■ TASK GOAL
Rewrite the part of the passage on inflation that opens with the words "REBIRTH (the day" and closes with "the economic institutions.", putting "stagnation" wherever "paralysis" appears.

■ READING PASSAGE
▼

3. Always add to the prices calculated as per 2 above the rate
of
inflation that you estimate will happen between the date of issuance of
the
price listing and the day that the invoices will be finally
cashed.
4. Reduce the length of payment terms, provide incentives for
prepayments.
5. As the situation deteriorates stubbornly accelerate the
actions
mentioned above. Do not fear a negative impact of these actions upon
sales,
remember and remind your colleagues that the clients are buying
for
stockpiling and they would rather get rid of local currency than delay
a
purchase for arguing against price increases and/or shorter payment
terms.
Actually you will not want to sell while your customers will
hardly
pressure you to buy, and they in turn will not be willing to sell to
their
clients!!!!
The back-office workload increases substantially as
the price-changing
cycle accelerates and the scrutiny over payments is
overstressed. The IT
Department must be prepared well in advance for coping
with the
fast-changing requirements.
Despite the hazards, inflation
also brings opportunities for boosting
earnings (bear high in your mind that
financial institutions usually earn
tons of money from this process): some of
the costs will continue
relatively fixed in local currency (i.e. salaries and
services) and there
will always be payables in local currency (i.e. taxes).
You should run
away from assets in local monies as fast as possible and
conversely should
keep, as much as feasible, liabilities in such currency.
Short-term (very,
very short) investments reasonably secured (i.e. in local
currency with a
very high rate of return or in hard currency) are ALWAYS
preferable to less
liquid assets (such as stocks or fixed
assets).
HYPERINFLATION
This stage is when inflation hits a
monthly three-digit rate and prices
vary by the minute (in fact there is not
a fair value for goods). As I
said, this will last for a very short period
of time, so don't panic, you
will certainly survive!!! Just bear in mind
that there will not only be
economic turmoil but social unrest and political
upheavals; the behavioural
patterns change quite dramatically.
From
the business standpoint there is not much to do other than selling
CASH-ONLY
in HARD-CURRENCY-ONLY!!!!! Be prepared in advance: think of all
the legal
implications and possible biases (sometimes the law forbids the
making of
local transactions in foreign currencies, however reality will
push-over);
and the logistics (collecting in hard currency means carrying
and keeping
actual dollars / pounds / whatever but not cheques).
Also protect your
staff, make sure that they understand the process and are
prepared for
carrying-on (not only for dealing with the business but also
with their
personal lives). You may think of paying their wages daily or
at least
weekly.
REBIRTH (the day after)
Hyperinflation leads inevitably to
economic paralysis. The painful way out
is through a strong political
steering move capable of introducing deep
changes in the social fabric and in
the economic institutions.
Amongst those many changes the creation of a
new currency (or even its
complete disappearance and the substitution by a
foreign one) and the
removal of the causes of hyper (i.e. fiscal deficit)

▲

■ STORED ROWS
▼

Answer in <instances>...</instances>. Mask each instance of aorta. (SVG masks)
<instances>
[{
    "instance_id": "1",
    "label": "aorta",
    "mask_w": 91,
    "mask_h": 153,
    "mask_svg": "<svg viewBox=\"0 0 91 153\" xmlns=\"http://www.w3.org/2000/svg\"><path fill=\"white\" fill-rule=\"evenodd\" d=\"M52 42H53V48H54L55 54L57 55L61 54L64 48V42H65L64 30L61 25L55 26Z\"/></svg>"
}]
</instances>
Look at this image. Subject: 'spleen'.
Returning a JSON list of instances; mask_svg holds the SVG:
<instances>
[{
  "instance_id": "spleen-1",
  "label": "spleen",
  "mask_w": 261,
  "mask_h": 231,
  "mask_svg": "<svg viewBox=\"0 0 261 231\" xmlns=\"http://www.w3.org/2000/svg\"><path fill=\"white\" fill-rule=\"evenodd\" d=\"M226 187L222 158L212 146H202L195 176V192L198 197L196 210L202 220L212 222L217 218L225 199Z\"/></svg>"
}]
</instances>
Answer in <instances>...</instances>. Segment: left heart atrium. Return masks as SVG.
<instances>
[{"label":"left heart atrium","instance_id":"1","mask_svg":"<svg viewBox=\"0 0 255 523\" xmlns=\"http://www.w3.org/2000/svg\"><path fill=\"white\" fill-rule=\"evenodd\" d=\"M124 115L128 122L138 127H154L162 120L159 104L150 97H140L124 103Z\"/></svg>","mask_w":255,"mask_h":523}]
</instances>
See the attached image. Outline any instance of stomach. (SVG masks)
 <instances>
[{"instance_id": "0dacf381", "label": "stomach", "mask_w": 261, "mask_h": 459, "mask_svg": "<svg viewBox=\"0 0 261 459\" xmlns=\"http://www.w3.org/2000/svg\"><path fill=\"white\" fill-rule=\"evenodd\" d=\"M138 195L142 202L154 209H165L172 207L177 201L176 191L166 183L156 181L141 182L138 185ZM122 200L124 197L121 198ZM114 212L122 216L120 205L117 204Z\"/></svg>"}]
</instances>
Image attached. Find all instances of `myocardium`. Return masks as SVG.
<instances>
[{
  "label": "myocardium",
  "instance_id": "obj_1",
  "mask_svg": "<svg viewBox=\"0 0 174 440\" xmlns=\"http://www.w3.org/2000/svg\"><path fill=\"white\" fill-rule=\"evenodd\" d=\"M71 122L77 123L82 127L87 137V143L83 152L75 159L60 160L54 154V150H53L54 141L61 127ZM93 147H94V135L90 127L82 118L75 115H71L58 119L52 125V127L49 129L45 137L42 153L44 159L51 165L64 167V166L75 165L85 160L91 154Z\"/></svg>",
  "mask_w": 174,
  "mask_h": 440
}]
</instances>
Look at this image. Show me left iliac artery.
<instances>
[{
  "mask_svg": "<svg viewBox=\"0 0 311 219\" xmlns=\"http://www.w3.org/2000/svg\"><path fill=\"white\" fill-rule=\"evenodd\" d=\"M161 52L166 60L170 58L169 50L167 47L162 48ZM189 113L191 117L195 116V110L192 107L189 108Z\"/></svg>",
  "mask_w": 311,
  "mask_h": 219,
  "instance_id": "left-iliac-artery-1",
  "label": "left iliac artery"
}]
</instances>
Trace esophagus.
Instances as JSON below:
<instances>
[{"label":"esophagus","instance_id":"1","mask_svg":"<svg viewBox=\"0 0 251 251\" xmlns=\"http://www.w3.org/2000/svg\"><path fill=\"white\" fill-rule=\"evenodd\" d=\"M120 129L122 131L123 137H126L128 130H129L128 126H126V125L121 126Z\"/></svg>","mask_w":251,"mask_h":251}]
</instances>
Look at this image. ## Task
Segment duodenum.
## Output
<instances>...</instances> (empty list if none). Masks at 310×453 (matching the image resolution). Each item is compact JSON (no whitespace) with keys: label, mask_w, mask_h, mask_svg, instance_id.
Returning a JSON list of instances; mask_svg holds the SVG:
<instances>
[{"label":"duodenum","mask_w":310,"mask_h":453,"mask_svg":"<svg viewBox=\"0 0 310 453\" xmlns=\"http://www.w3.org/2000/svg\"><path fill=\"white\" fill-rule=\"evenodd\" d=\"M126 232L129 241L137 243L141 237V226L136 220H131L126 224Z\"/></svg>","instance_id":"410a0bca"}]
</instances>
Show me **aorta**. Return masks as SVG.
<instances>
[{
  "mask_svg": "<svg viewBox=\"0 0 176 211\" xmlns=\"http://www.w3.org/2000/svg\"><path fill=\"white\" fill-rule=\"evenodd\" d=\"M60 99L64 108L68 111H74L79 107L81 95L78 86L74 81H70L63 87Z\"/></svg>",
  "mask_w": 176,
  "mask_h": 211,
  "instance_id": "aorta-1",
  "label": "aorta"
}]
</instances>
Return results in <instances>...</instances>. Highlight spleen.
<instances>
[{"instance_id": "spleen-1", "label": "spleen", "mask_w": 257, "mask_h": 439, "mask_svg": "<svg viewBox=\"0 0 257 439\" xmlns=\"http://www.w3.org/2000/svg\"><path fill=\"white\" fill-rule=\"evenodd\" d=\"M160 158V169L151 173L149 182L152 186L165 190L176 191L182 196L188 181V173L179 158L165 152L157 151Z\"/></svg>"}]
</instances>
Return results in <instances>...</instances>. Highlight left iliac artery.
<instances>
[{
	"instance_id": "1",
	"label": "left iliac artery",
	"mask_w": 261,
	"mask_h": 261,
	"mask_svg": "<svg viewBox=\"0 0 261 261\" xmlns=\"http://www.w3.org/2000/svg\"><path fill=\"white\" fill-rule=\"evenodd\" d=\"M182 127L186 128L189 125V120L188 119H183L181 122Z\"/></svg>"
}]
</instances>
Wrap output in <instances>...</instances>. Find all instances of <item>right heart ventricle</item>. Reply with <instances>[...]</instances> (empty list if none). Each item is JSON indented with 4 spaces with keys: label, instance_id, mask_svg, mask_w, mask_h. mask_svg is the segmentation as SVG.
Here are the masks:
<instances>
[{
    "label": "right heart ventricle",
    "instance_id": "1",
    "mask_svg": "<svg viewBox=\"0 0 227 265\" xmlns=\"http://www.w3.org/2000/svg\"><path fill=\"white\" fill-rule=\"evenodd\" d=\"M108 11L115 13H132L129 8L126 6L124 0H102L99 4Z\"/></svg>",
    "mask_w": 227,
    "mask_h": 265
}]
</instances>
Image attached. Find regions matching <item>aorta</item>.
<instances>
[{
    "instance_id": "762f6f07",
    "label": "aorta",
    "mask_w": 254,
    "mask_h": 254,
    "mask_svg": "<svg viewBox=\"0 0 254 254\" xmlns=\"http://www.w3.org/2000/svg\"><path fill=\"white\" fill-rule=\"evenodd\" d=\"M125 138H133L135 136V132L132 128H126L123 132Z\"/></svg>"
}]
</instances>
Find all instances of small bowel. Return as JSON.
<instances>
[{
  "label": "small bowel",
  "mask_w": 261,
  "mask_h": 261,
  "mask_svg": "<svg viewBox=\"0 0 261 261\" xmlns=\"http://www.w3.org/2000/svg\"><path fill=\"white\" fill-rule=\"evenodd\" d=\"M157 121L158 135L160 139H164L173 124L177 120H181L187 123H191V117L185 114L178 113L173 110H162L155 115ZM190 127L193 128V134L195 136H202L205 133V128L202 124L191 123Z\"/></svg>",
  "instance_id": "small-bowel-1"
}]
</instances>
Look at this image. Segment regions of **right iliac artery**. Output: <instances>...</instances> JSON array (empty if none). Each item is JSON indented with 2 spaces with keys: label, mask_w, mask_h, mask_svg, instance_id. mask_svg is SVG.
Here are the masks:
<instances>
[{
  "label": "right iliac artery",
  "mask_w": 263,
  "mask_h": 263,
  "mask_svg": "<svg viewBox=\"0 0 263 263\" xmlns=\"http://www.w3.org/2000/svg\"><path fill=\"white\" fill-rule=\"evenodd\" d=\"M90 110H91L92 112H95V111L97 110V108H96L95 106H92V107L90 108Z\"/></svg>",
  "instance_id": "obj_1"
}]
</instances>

▲

■ RESULT OF THE TASK
REBIRTH (the day after)
Hyperinflation leads inevitably to
economic stagnation. The painful way out
is through a strong political
steering move capable of introducing deep
changes in the social fabric and in
the economic institutions.